The ongoing collection and updating of information and data require the services of a full-time assistant and a sophisticated bespoke database. So if any author was qualified to produce a child-friendly Whitaker’s it was Russell. In fact, when AC Black acquired Whitaker’s just over two years ago, he suggested the project. “It’s an annexe to Whitaker’s, a relation to Whitaker’s. The country information is common to both, but apart from that there’s nothing that links the two. It’s been built from the ground up, according to a plan evolved between me and the editors of what we thought would appeal to children. A mixture of strange and important facts and lists, and what I used to think of as general knowledge, but seems to be called trivia these days.”

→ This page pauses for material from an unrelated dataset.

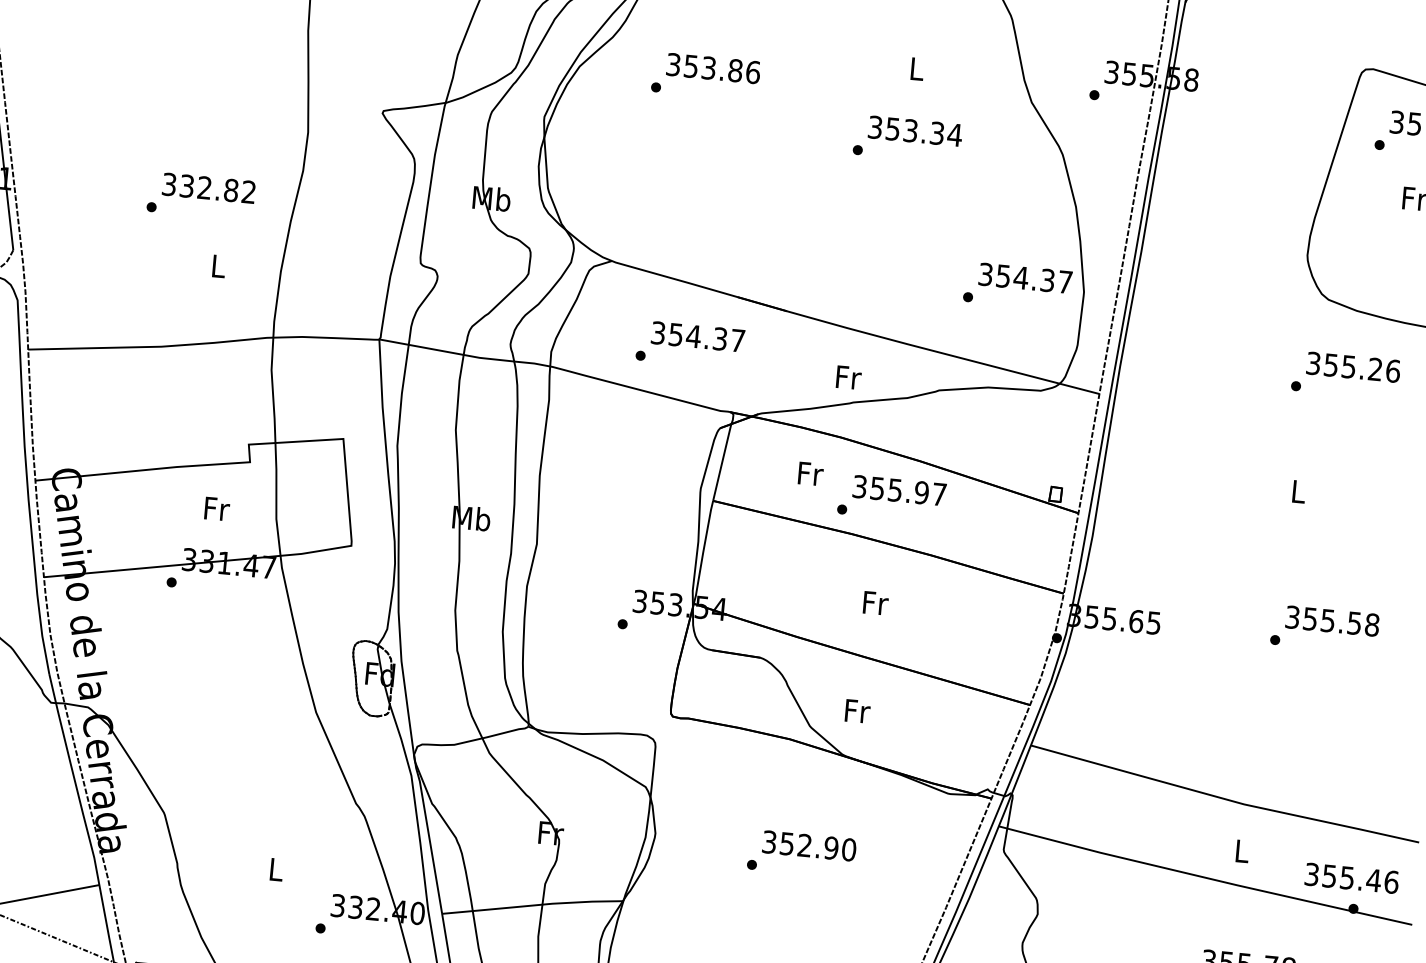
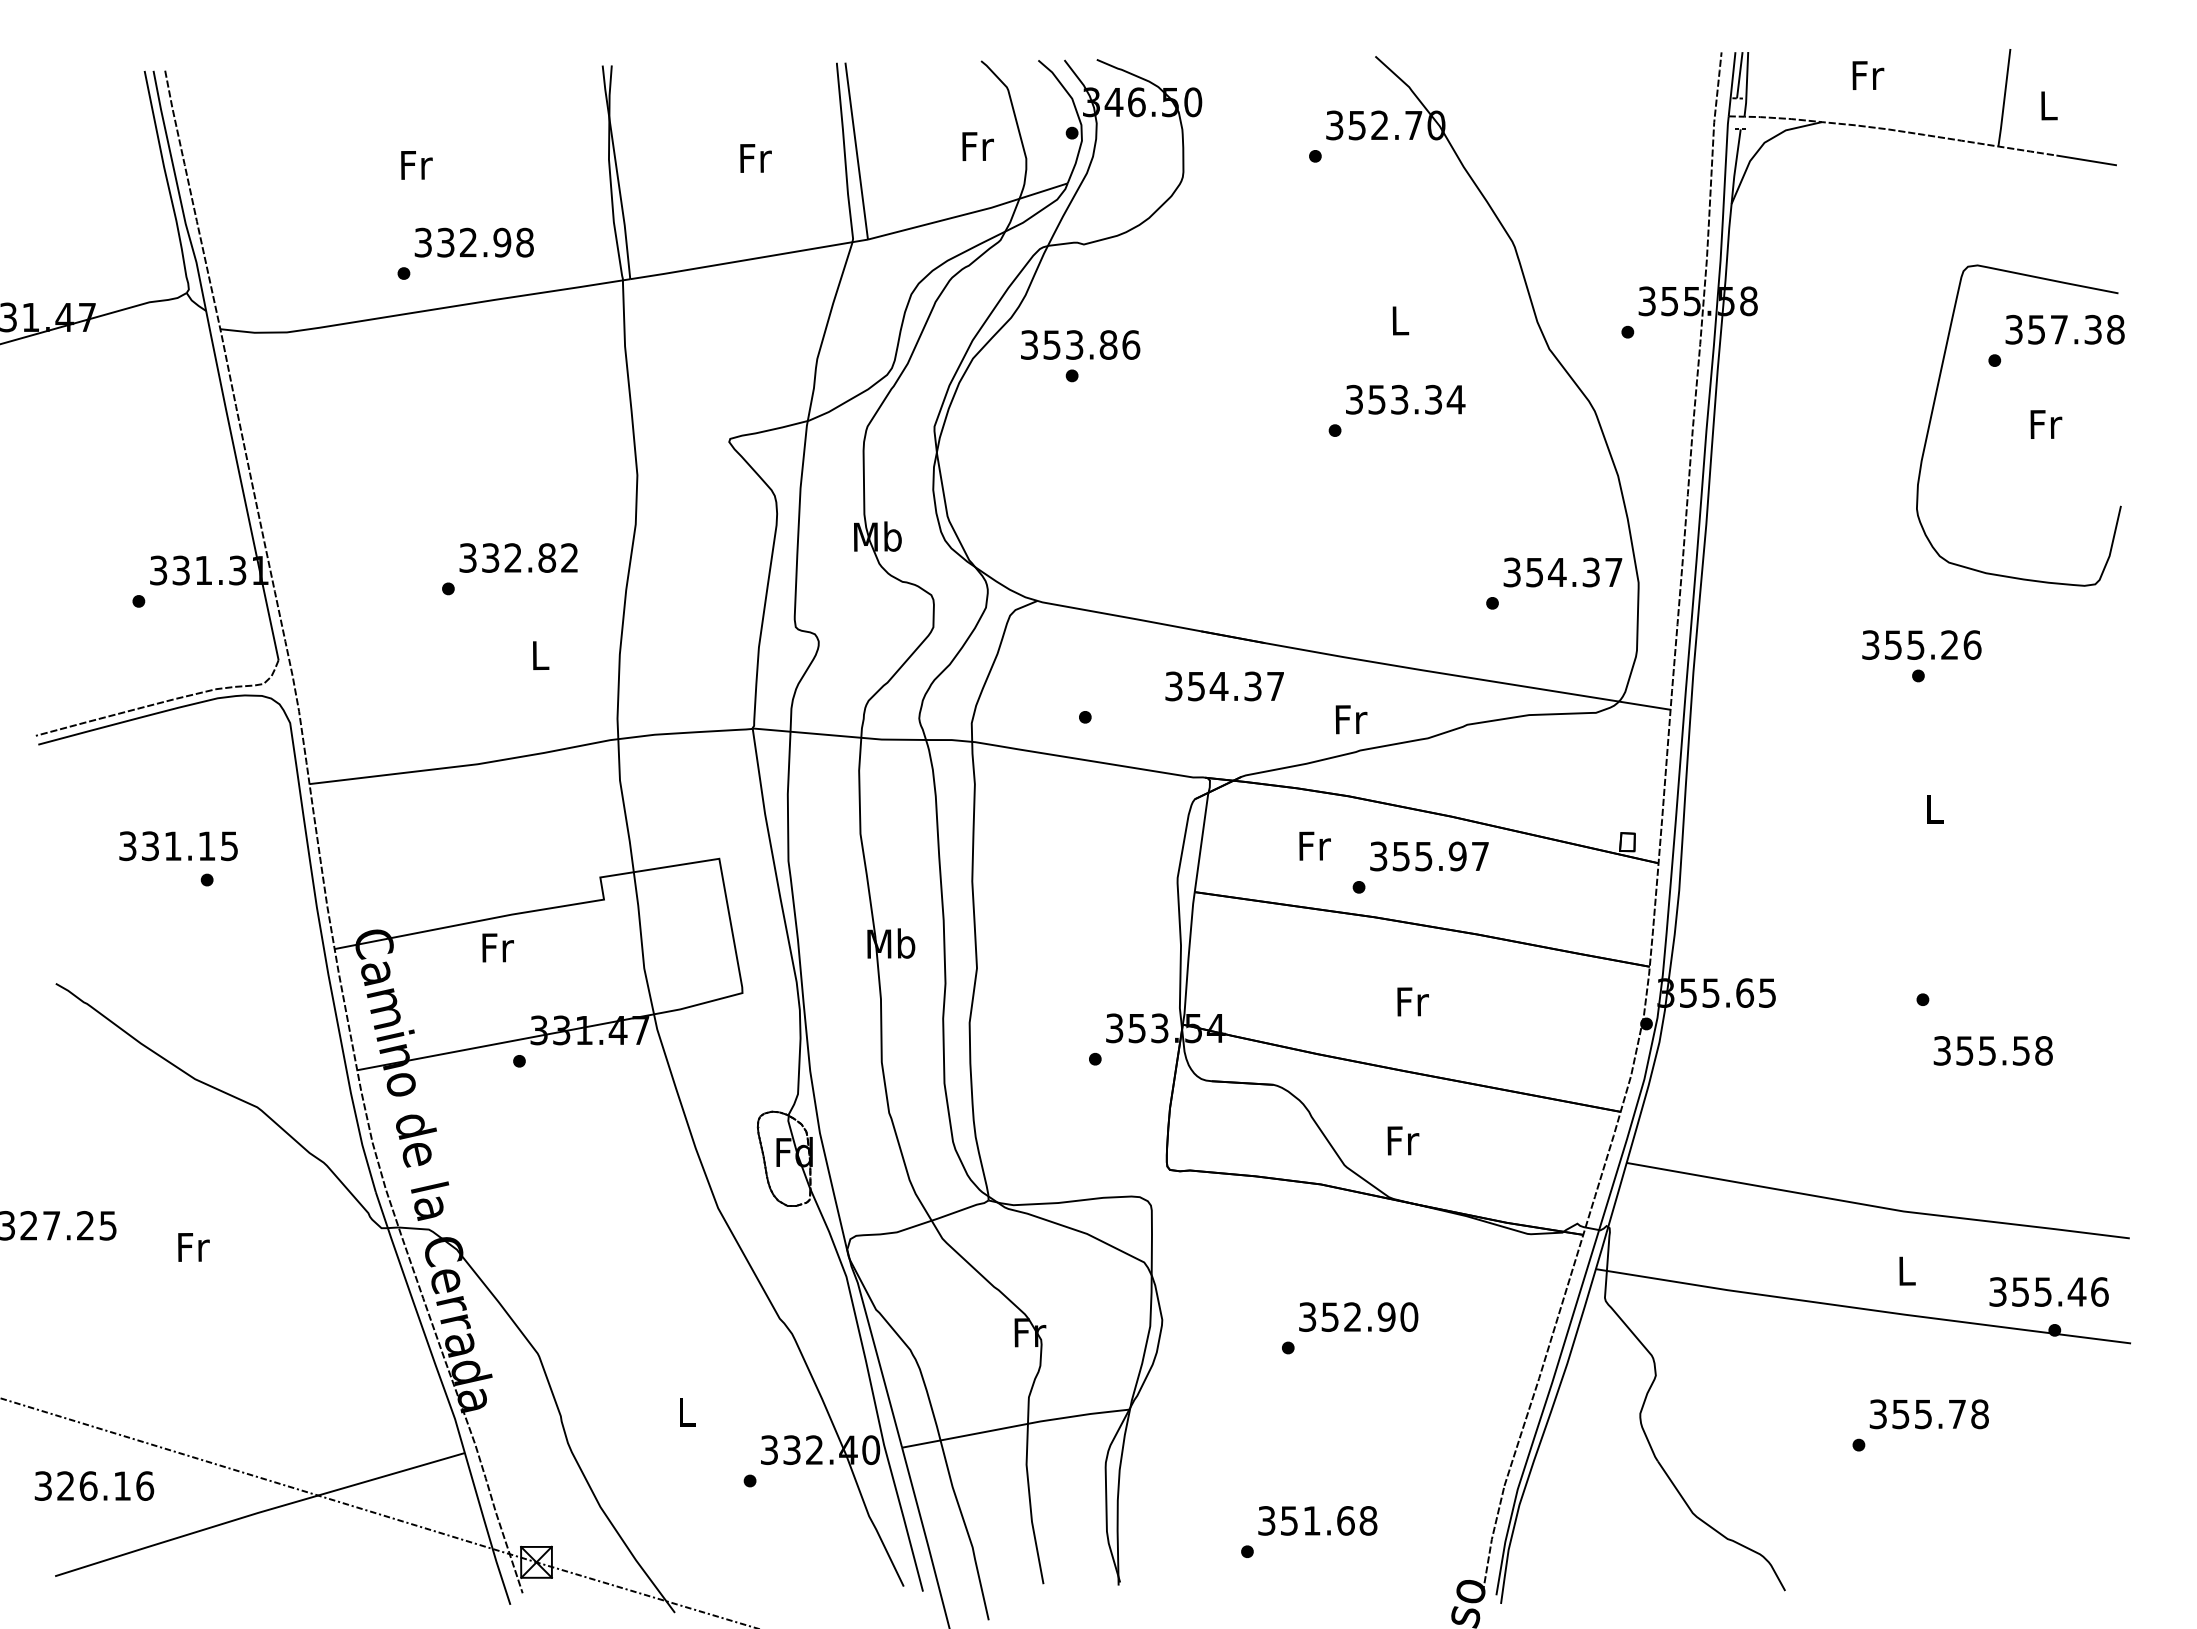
text: (713, 68) -> (1080, 344), moved
text: (697, 336) -> (1224, 686), moved
text: (1353, 366) -> (1921, 644), moved
text: (216, 508) -> (497, 947), moved
text: (1332, 620) -> (1992, 1050), moved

Russell is proud of the fact that the book was worked on right up to the line. “We haven’t got Lance Armstrong winning seven Tours de France, but we were adding and changing right up to the last minute. We managed to get a few “stop press” items in: the death of the Pope and Ellen MacArthur’s round-the-world voyage.”

The front cover carries the headline “Every Subject on Earth!” but Russell is less bullish about comprehensiveness. “I hope that what we’ve provided isn’t too skimpy, but it almost deliberately presents a sort of tip of an iceberg, so that people, kids particularly, and teachers are encouraged to go off and find out more. It’s a starting-off point - it doesn’t set out to be a comprehensive reference book.”

This is not a nerdish compendium of trivia, and only some of the information is of a type likely to help contestants in pub quizzes.

However, alongside heavy-duty statistics, such as lists of top oil and gas producers, the book also presents the precise dates on which famous comic-strip characters first appeared, with the justified implication that these are historically important pieces of information and valuable assets to a store of general knowledge.